Le Maroc, cible de dénigrement perpétuel
Au lieu de discuter de programmes avec des objectifs chiffrés et une vision claire, les élections présidentielles en Algérie se sont focalisés sur le Maroc et le danger que représenterait ce voisin de l’Ouest au regard de ses alliances avec Israël et les Etats-Unis et les nouvelles positions de la France, de l’Espagne et de l’Allemagne vis-à-vis du dossier du Sahara et du plan d’autonomie marocain qui fait presque l’unanimité sur la scène internationale.

Pourquoi donc ? Il faut se demander d’abord pourquoi les responsables algériens vouent une haine viscérale au Maroc ? La réponse a toujours été si évidente : le système politico-militaire algérien puise sa légitimité dans un discours anti-marocain où le voisin est une menace d’instabilité permanente.

Après la rupture des relations diplomatiques, actée le 24 août 2021, suivie de l’interdiction (le 22 septembre 2021) de survoler son espace aérien aux avions marocains civils et militaires, l’Algérie a cessé l’approvisionnement du Maroc en gaz naturel via le gazoduc Maghreb-Europe le 31 octobre de la même année. Depuis, les manoeuvres et les machinations tout autant que les attaques verbales fusent de partout.

Cela démontre que ce système politico- militaire, dont la colonne vertébrale est l’Armée nationale populaire (ANP), trinque. Il ne parvient pas à faire taire une opposition de l’intérieur comme de l’extérieur et une contestation populaire, à museler une population Kabyle aspirant à l’autodétermination, à convaincre des jeunes chômeurs aspirant à une vie meilleure et une population écrasée dans sa majorité par la hausse des prix et la pénurie des aliments de base.
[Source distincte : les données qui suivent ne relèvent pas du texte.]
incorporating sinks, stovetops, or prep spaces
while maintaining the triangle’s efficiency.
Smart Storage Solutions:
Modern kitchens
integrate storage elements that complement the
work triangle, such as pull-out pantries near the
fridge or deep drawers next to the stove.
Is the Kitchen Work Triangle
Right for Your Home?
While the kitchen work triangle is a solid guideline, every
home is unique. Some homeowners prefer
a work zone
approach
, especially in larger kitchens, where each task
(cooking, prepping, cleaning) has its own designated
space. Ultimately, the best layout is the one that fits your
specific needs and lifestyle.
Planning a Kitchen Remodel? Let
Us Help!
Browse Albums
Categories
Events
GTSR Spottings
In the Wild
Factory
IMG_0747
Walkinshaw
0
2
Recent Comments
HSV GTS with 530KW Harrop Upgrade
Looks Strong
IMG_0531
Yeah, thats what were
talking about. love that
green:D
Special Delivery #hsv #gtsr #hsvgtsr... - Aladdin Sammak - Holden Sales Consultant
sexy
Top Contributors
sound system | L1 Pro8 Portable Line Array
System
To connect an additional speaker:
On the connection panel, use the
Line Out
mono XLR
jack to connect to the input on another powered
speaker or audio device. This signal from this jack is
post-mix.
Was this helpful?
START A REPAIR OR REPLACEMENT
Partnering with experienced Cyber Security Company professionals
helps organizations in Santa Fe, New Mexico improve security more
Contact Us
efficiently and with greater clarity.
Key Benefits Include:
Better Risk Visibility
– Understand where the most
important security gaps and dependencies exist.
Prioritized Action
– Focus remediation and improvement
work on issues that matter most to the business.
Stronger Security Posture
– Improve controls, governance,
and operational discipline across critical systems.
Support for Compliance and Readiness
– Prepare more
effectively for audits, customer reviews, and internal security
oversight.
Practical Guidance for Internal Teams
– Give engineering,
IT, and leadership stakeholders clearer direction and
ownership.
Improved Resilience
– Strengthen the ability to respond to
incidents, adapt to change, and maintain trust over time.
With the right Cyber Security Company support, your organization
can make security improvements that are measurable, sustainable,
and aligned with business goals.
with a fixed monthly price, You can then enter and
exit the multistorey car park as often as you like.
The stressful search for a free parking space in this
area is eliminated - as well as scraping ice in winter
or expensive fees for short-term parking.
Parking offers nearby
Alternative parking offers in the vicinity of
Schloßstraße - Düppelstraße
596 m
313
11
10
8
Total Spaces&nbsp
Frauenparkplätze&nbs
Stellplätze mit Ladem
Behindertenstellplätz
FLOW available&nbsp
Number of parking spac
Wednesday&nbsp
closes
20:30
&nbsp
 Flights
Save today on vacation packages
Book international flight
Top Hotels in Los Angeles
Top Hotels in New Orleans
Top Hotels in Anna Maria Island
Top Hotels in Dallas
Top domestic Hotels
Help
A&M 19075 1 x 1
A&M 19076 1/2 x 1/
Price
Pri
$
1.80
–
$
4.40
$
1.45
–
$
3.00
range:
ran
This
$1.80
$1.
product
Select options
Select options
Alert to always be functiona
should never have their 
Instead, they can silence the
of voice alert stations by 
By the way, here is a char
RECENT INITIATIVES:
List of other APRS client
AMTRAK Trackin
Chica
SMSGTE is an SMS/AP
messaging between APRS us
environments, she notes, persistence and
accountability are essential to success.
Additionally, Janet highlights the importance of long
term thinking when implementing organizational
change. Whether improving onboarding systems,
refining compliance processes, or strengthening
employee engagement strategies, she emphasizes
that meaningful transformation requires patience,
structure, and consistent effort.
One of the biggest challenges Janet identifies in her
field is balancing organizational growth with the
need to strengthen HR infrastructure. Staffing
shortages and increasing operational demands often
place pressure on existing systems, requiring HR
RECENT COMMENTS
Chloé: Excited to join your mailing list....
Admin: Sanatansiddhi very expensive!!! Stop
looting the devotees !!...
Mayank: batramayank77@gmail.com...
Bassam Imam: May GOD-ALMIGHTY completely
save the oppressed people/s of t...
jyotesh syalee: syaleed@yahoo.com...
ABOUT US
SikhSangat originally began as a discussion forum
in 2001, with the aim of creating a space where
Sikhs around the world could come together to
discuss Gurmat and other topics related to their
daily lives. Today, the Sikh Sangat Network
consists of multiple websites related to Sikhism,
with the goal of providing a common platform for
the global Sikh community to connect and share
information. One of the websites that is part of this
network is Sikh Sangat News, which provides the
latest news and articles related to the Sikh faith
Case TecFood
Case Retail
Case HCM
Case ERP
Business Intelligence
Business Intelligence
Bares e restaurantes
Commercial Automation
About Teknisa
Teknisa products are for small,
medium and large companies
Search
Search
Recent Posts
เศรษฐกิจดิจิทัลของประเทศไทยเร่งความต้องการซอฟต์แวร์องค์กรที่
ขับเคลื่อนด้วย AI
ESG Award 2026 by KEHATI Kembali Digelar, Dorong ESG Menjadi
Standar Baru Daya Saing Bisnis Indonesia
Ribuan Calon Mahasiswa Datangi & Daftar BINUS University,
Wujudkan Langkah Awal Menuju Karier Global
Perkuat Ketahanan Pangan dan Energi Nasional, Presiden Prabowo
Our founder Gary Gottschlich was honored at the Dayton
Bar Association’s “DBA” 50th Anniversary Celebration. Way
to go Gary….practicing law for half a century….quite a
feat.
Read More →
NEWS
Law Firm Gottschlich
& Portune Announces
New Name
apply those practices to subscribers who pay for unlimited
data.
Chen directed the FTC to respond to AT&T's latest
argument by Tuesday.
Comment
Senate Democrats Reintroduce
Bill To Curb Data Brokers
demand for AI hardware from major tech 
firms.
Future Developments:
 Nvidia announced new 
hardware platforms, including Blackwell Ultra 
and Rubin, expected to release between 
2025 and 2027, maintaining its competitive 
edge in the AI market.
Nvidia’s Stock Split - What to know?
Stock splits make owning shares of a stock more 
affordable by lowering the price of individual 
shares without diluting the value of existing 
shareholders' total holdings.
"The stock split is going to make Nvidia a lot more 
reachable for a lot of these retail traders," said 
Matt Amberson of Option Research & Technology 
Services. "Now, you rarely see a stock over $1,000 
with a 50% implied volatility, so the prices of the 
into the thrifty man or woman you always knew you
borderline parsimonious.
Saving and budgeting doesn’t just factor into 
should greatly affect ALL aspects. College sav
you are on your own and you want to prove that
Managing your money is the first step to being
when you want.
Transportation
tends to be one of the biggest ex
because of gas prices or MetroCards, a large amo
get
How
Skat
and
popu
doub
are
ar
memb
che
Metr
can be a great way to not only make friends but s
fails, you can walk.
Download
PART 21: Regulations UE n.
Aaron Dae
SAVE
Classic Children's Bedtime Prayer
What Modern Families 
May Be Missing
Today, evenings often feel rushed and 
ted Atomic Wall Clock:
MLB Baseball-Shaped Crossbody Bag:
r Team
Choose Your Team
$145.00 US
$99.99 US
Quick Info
L’Etat algérien est désormais incapable d’estomper une crise sociale sans précédent ou d’importer tous les besoins en alimentation et en équipements des Algériens, à cause d’une baisse des rentrées de sa rente (hydrocarbures).

Pour la junte militaire, incapable d’étouffer la contestation comme par le passé, pas question d’abandonner la thèse de l’« ennemi extérieur » (le Maroc) qui lui a toujours servi à légitimer le renforcement de l’institution de l’armée et de son armement.